Question

The value of k for which the equation has real roots is
$kx {}^{2} + 4x + 1 = 0$
A)
$k \geqslant 4$
B)
$k \leqslant 4$
C)
$k = 4$
D)
$k \leqslant - 4$
​

Answer 1

EXPLANATION.

Value of k for which equation has real roots.

Equation : kx² + 4x + 1 = 0.

As we know that,

For real roots : D ≥ 0.

⇒ b² - 4ac ≥ 0.

⇒ (4)² - 4(k)(1) ≥ 0.

⇒ 16 - 4k ≥ 0.

⇒ 4k - 16 ≤ 0.

⇒ 4k ≤ 16.

⇒ k ≤ 4.

Option [B] is correct answer.

                                                                                                                         

MORE INFORMATION.

Nature of the roots of quadratic expression.

(1) Real and unequal, if b² - 4ac > 0.

(2) Rational and different, if b² - 4ac is a perfect square.

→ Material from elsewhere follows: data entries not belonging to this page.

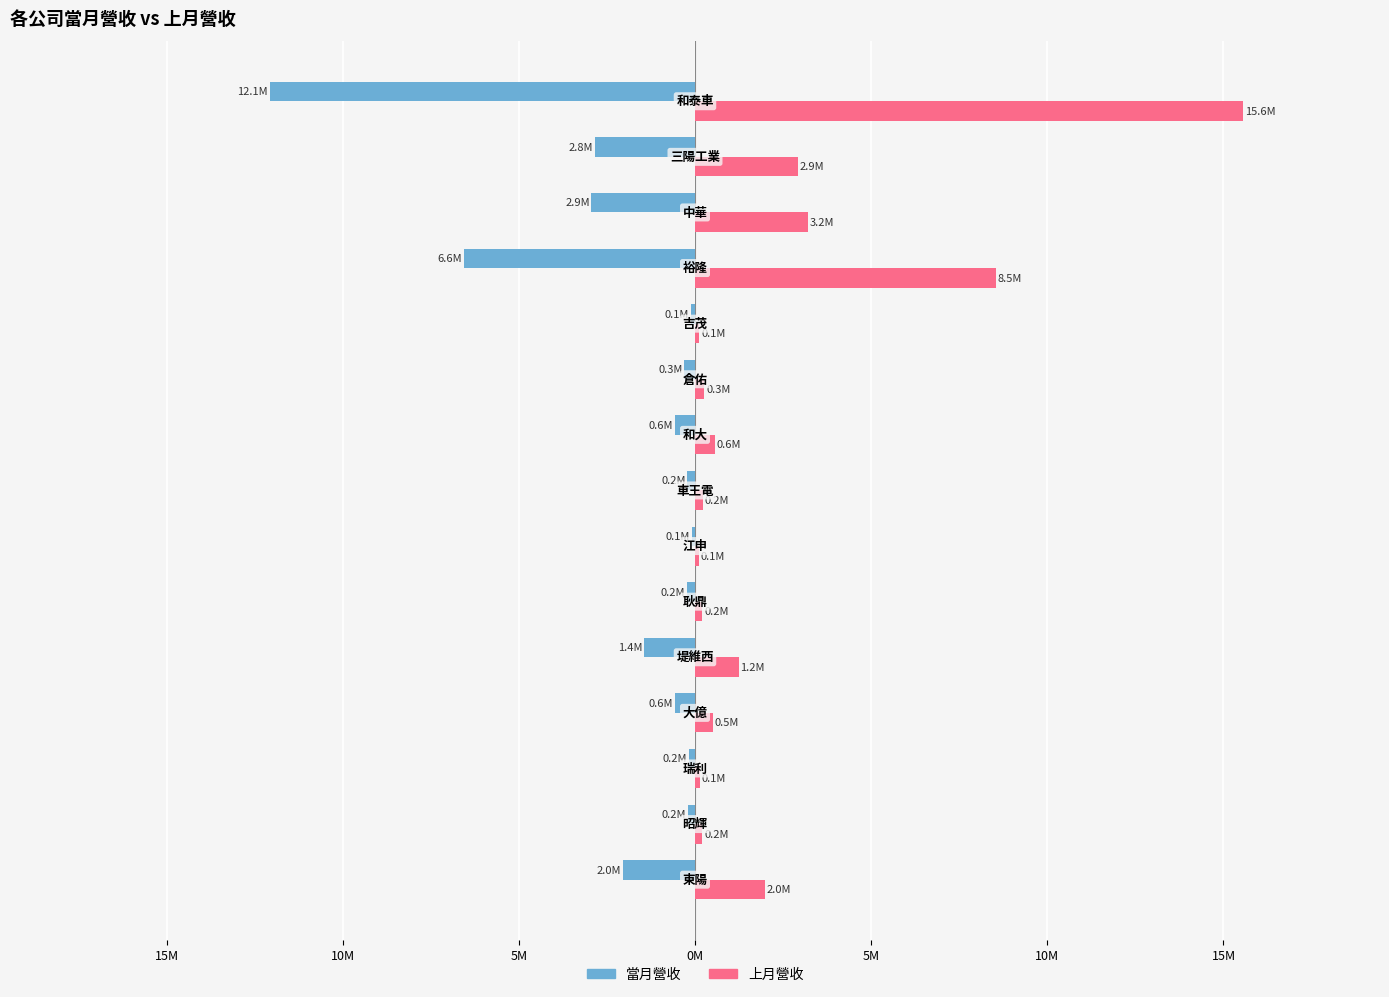

Which series has the widest spread of values?

上月營收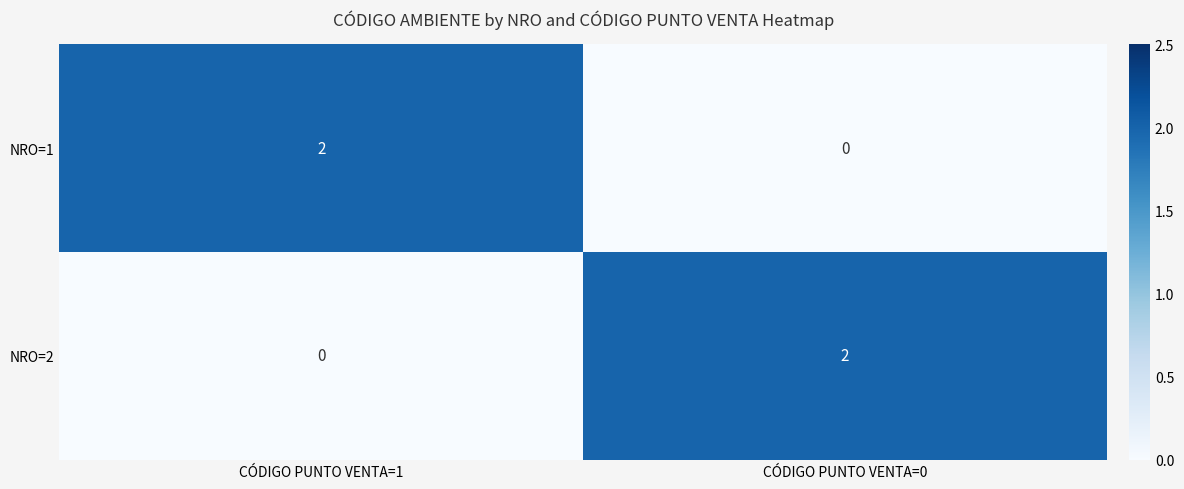

Which category has the highest value in the NRO=2 series?

CÓDIGO PUNTO VENTA=0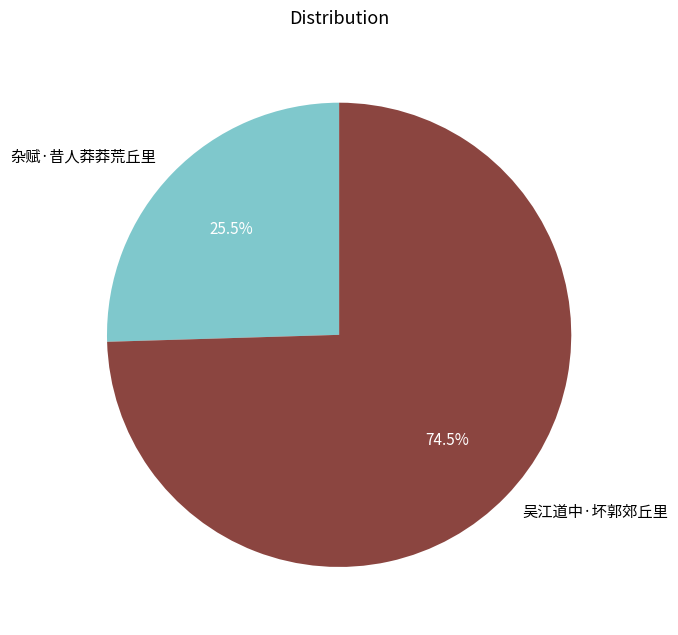

Rank the categories by value from lowest to highest.

杂赋·昔人莽莽荒丘里, 吴江道中·坏郭郊丘里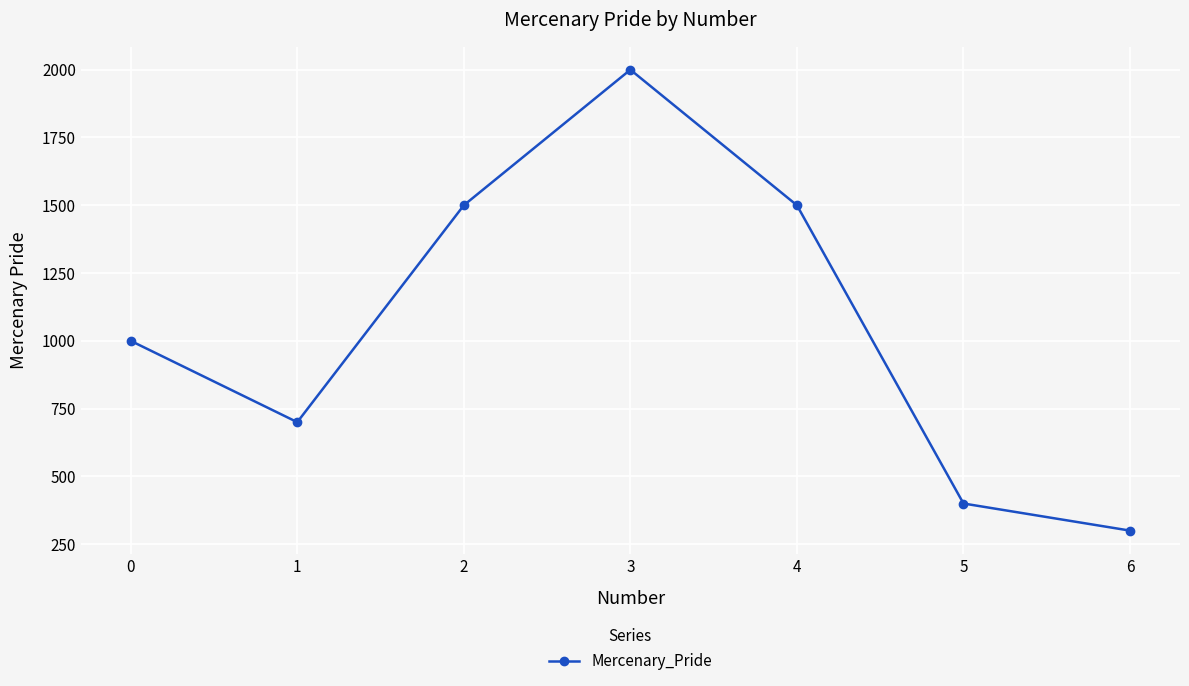

What is the value of the 6th point from the left?

400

(3) Real and equal, if b² - 4ac = 0.

(4) If D < 0 Roots are imaginary and unequal Or complex conjugate.

Answer 2

Step-by-step explanation:

given :

• The value of k for which the equation has real roots is kx2 + 4x +1 = 0

to find :

• kx2 + 4x +1 = 0

solution :

first we have :

• a = k , b = 4 or C = 1

• discriminant = b² - 4ac

we have value :

• a = k b= 4 and c = 1

• discriminant = (4)²-4(k)(1)

• discriminant = 16 - 4k

then ,we can solving equation :

• 16-4k = 0

• 4k = 16

• k = 16/4

• k = 4

option B is correct

learn more :

D = b² - 4ac is also known as discriminant

in any quardtic equation we use one formula because the solution comes :

x = - b ± √b² - 4ac / 2a